One of the many ways the Saint cared for his flock was by building a hospital for the poor who had no place to resort for treatment. There he would help nurse the sick, and by his prayers he removed the many flies that infested it, to the point where not a single fly was ever a nuisance again. Many of the sick were healed by his prayers as well.

Not only flies, but other creatures obeyed him. Once, when frogs were croaking too loud, he rebuked them, and they became silent. Another time, while preaching his sermon in church, a flock of swallows was loudly flying about the church, so that no one could hear him speak. He therefore went outside, and commanded them, saying: "In the name of our Lord Jesus Christ, be silent!" The swallows immmediately complied and ceased their loud chirping.

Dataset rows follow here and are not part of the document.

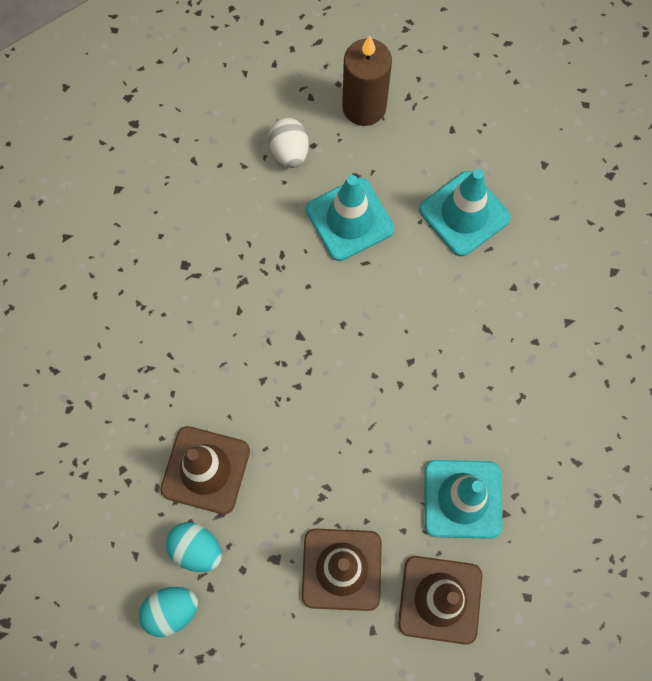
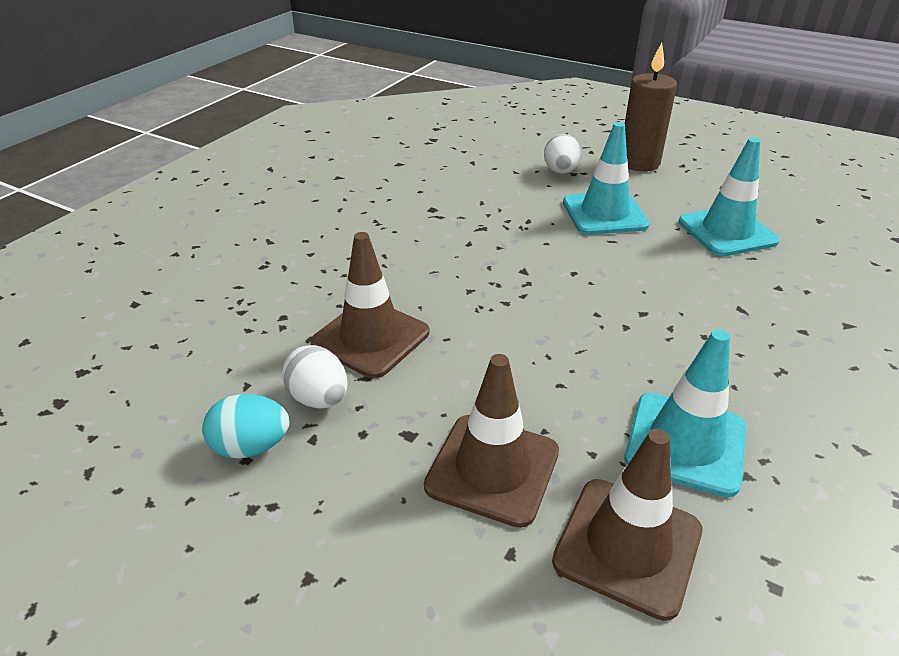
camera: 20 degrees right, 35 degrees down
turquoise egg [166,522,222,572] -> white egg [282,345,348,409]

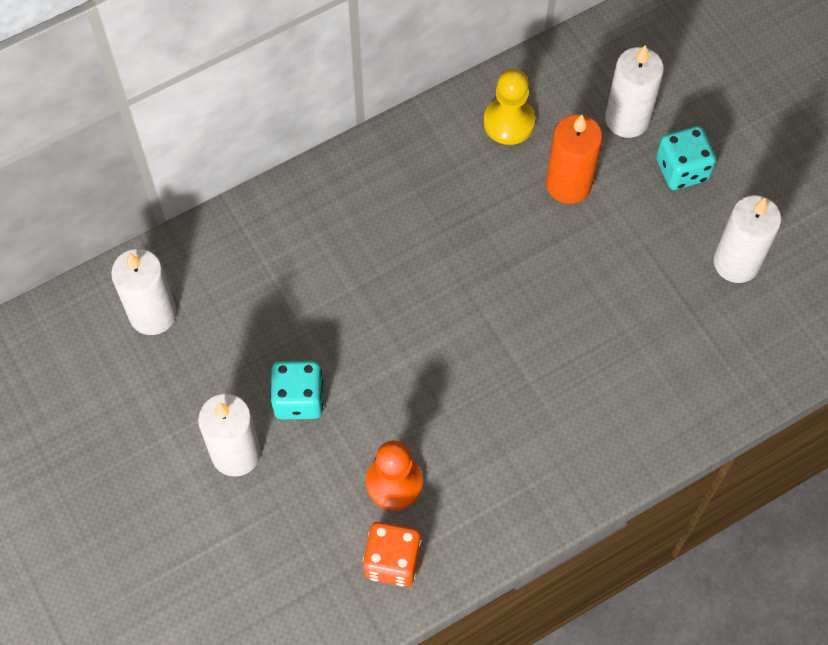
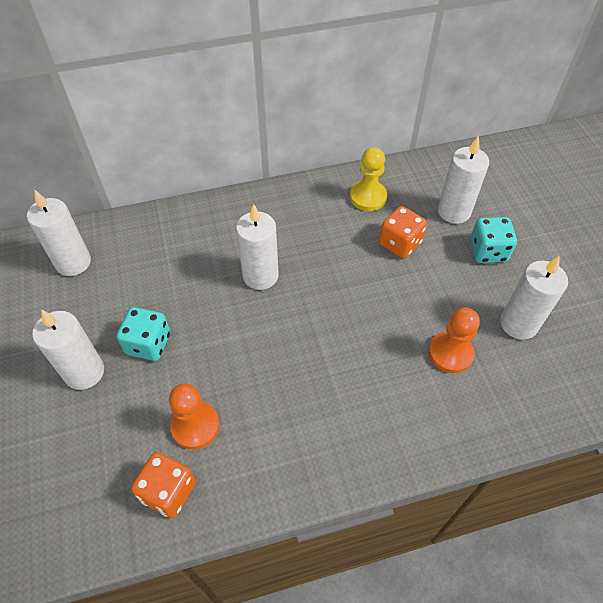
camera: 15 degrees right, 10 degrees down
orange candle [546,114,602,204] -> orange dice [379,206,427,258]
none -> white candle [236,204,279,290]
none -> orange pawn [429,307,480,373]

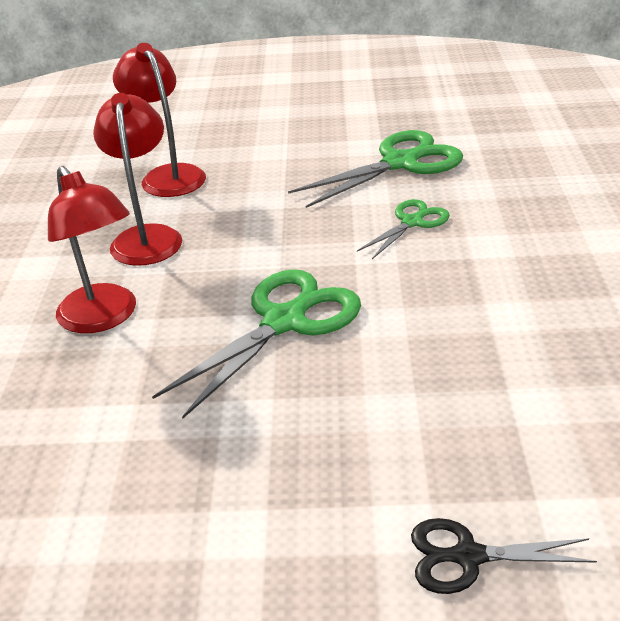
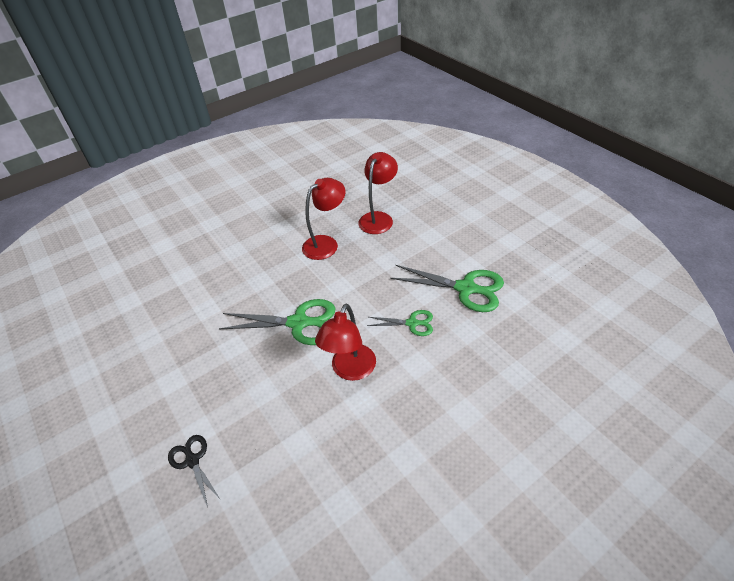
camera: 55 degrees right, 10 degrees up
red lamp [48,166,136,333] -> red lamp moved to [315,304,376,381]

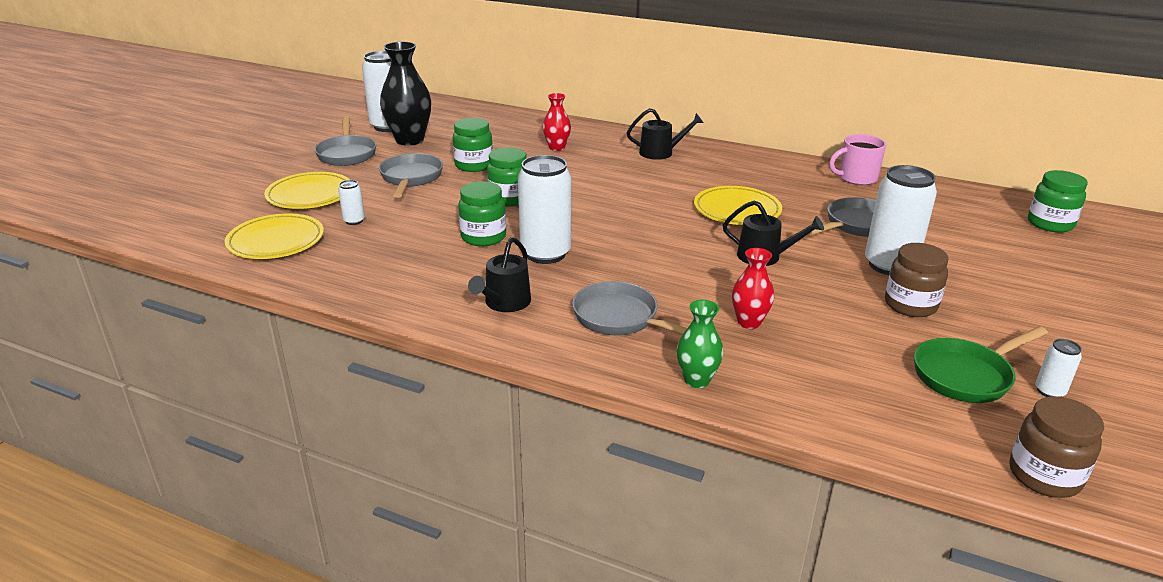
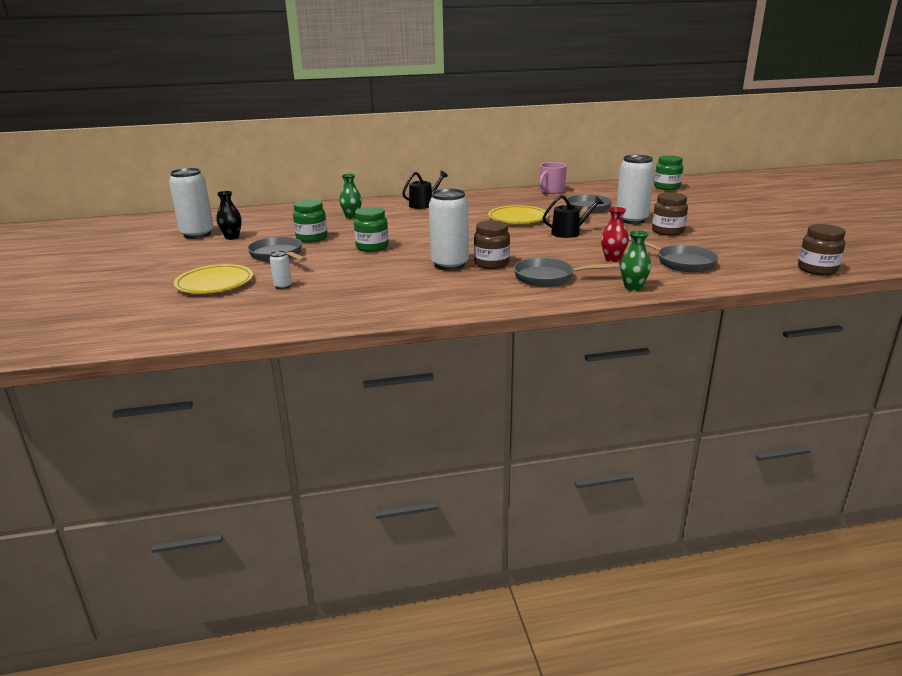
camera: 35 degrees left, 5 degrees down
yellow plate [225,213,324,259] -> none
grey pan [314,116,377,166] -> grey pan moved to [629,236,719,272]
black vase [380,42,431,146] -> black vase [217,191,242,240], size x0.56
green jar [458,181,506,246] -> none
black watering can [468,237,531,312] -> none
red vase [543,93,571,151] -> green vase [339,174,362,219]
green pan [914,326,1048,403] -> none
white can [1035,339,1082,397] -> none
none -> brown jar [474,220,510,269]

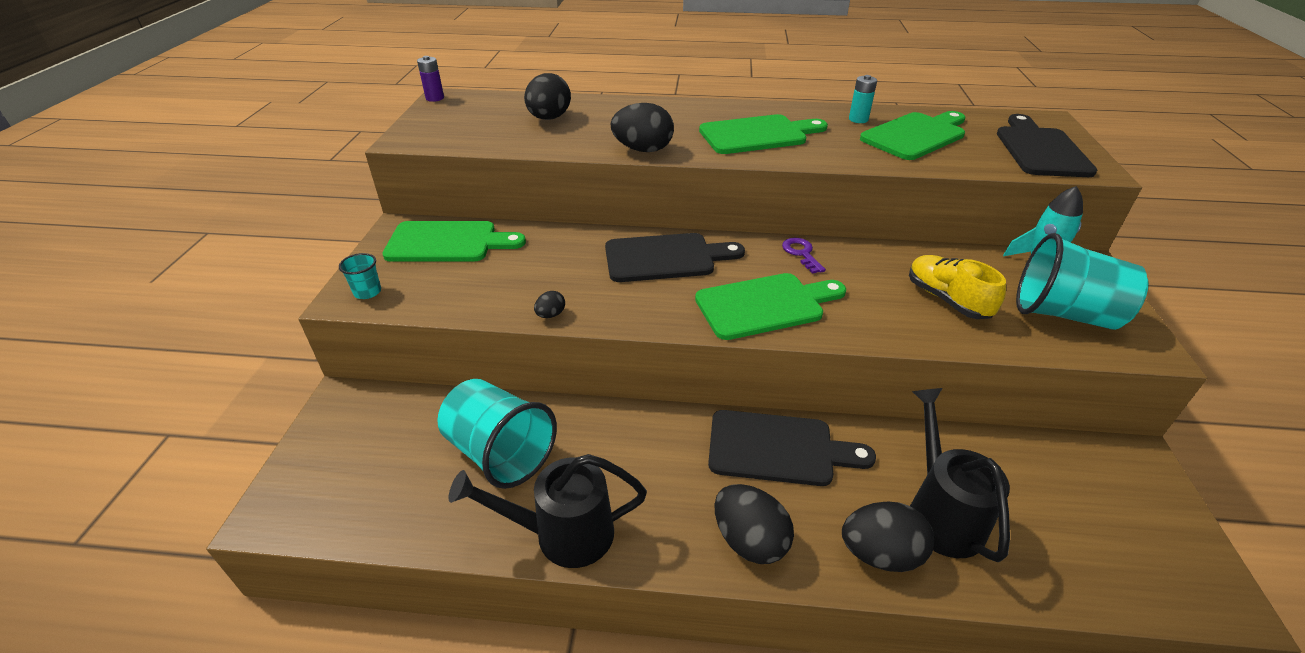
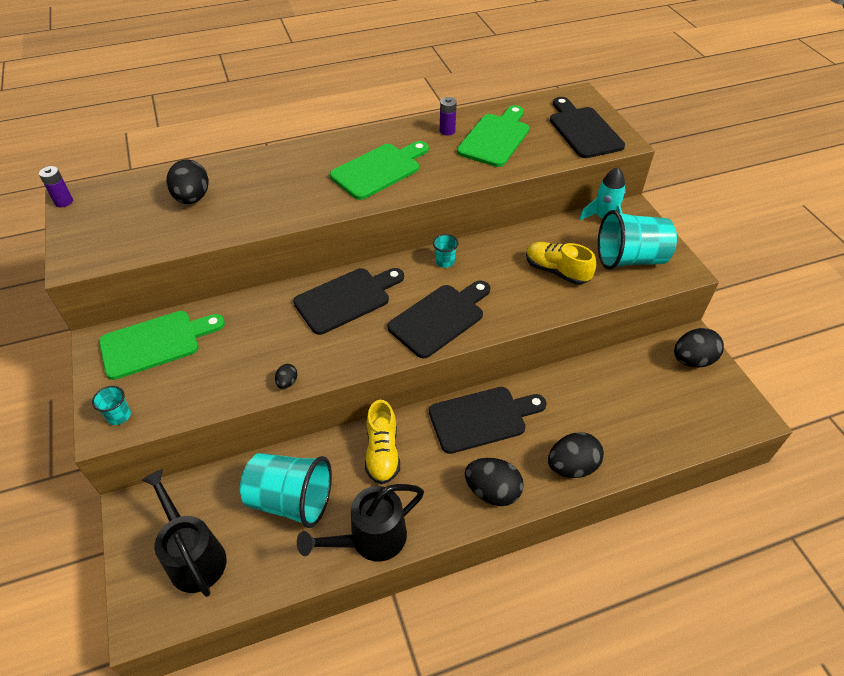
camera: 25 degrees left, 10 degrees up
black egg [610,103,674,152] -> black egg moved to [674,328,724,368]
green cutting board [695,273,846,340] -> black cutting board [388,280,490,359]
purple key [782,238,826,274] -> turquoise cup [433,234,458,268]
turquoise battery [849,75,877,123] -> purple battery [440,97,457,136]
black watering can [910,388,1010,562] -> black watering can moved to [141,469,227,597]
none -> yellow shoe [365,400,400,484]

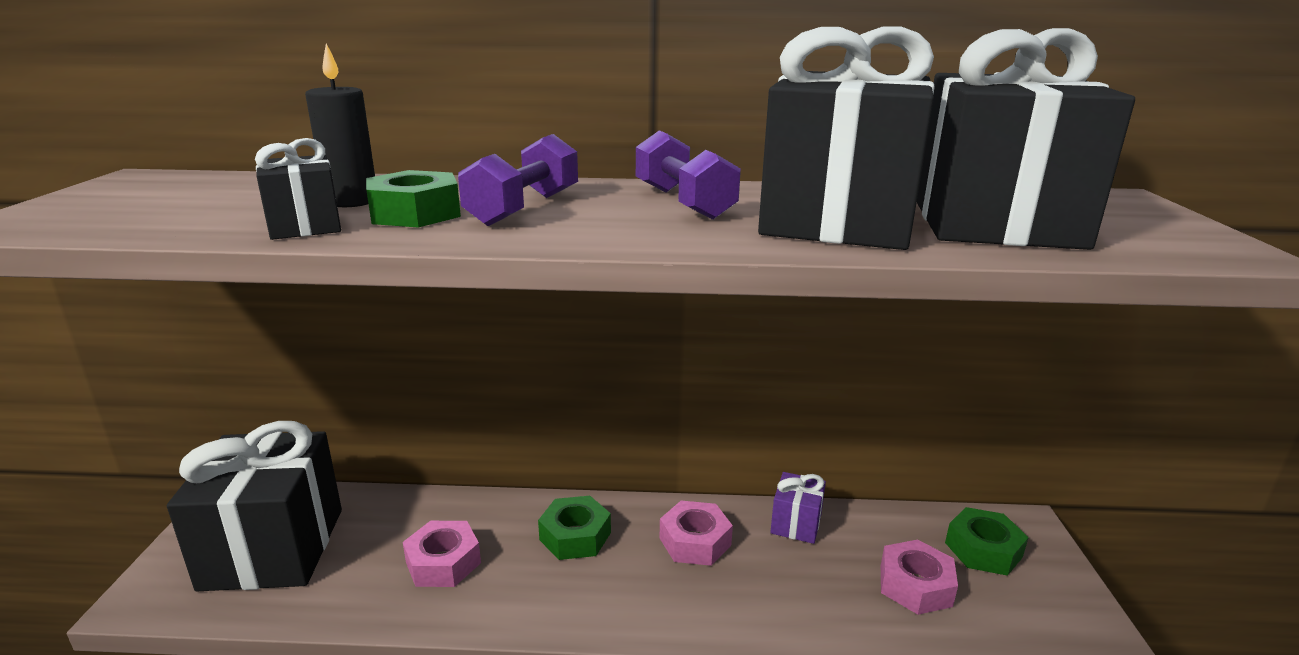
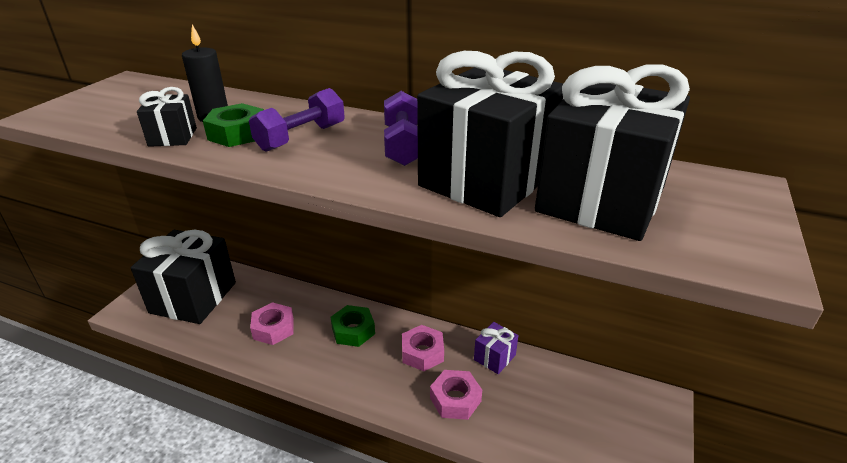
camera: 20 degrees right, 10 degrees up
pink nut [881,540,958,615] -> pink nut moved to [430,370,482,420]
green nut [945,507,1029,576] -> none

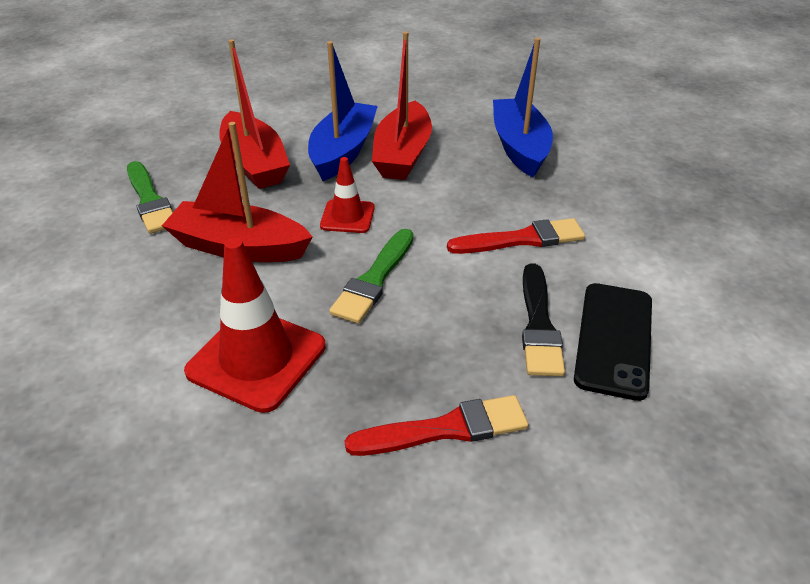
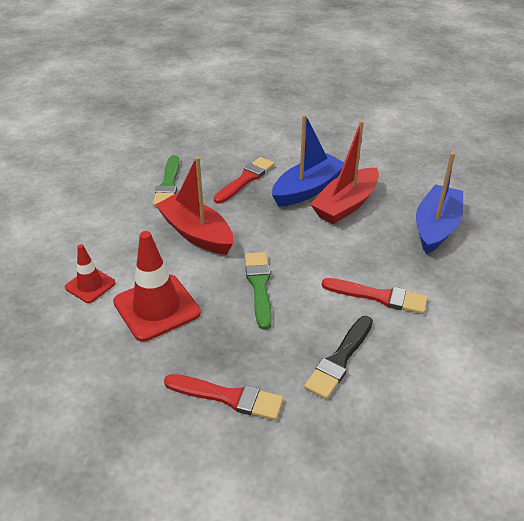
camera: 30 degrees right, 0 degrees up
red boat [219,39,290,189] -> red brush [214,157,274,204]
red traffic cone [320,157,375,233] -> red traffic cone moved to [65,244,115,303]
green brush [329,229,414,324] -> green brush turned 120 degrees clockwise [245,252,272,330]
black phone [574,283,652,401] -> none

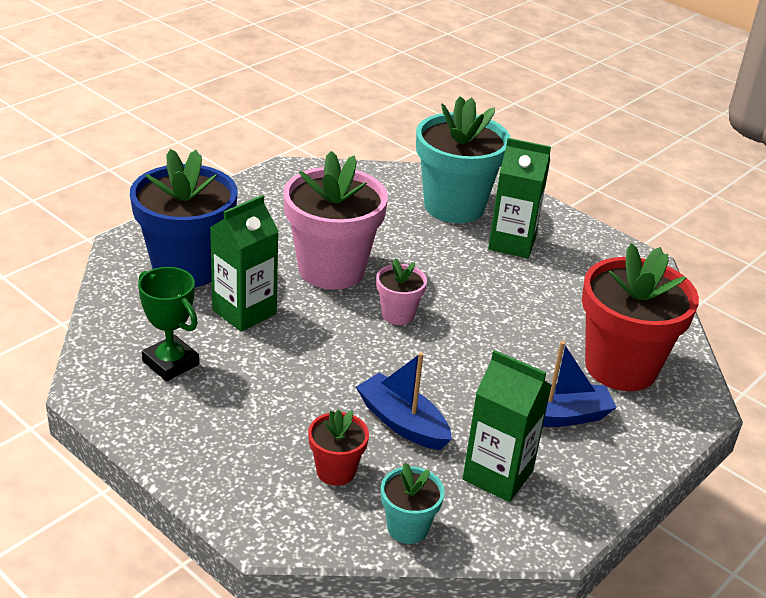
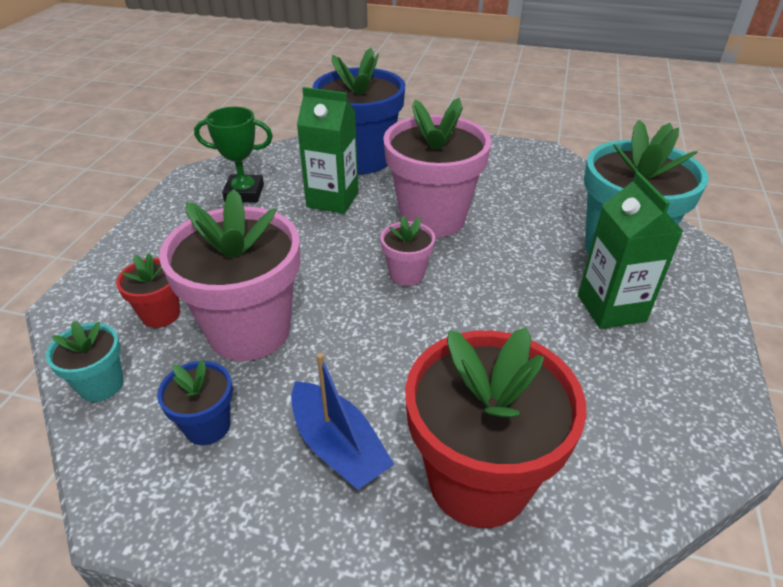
camera: 65 degrees right, 5 degrees up
green trophy [138,267,199,381] -> green trophy turned 75 degrees clockwise [194,107,273,202]
blue boat [356,352,452,450] -> pink flower pot [159,189,300,361]
green carton [463,350,552,502] -> blue flower pot [157,360,233,445]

On one of the islands of the River Azar, despite the opposition of the pagans, the Saint built a temple in honor of the Most Holy Theotokos. The builders of the church either through carelessness or through malice, were not careful in building the dome. During the Liturgy the dome was ready to collapse. The people rushed out of the church in terror. But the Saint halted their flight, saying, “The Lord is the defender of my life, of whom shall I be afraid?” (Ps. 26/27:1). The dome remained suspended in the air. Only when the services were ended, and the Saint was the last one to emerge from the church, did the dome collapse, causing harm to no one. After this, the church was rebuilt.

As a dedicated follower of Cyril of Alexandria and determined opponent of Nestorius, Bishop Akakios participated in the Third Ecumenical Synod of 431, and he defended the Orthodox teaching of the Two Natures (Divine and Human) of the Savior, and of His seedless Birth from the Most Holy Virgin Mother of God.

His struggle after 433, together with Rabbula of Edessa, against the distribution of the works of Theodore of Mopsuestia in Armenia (letter to Catholicos Sahak and to the princes) belongs to the pre-history of the Three Chapters Controversy.

Saint Akakios peacefully reposed in the Lord around the year 438. He should not be confused with Saint Akakios the Confessor (Mar. 31), who was also a Bishop of Melitene.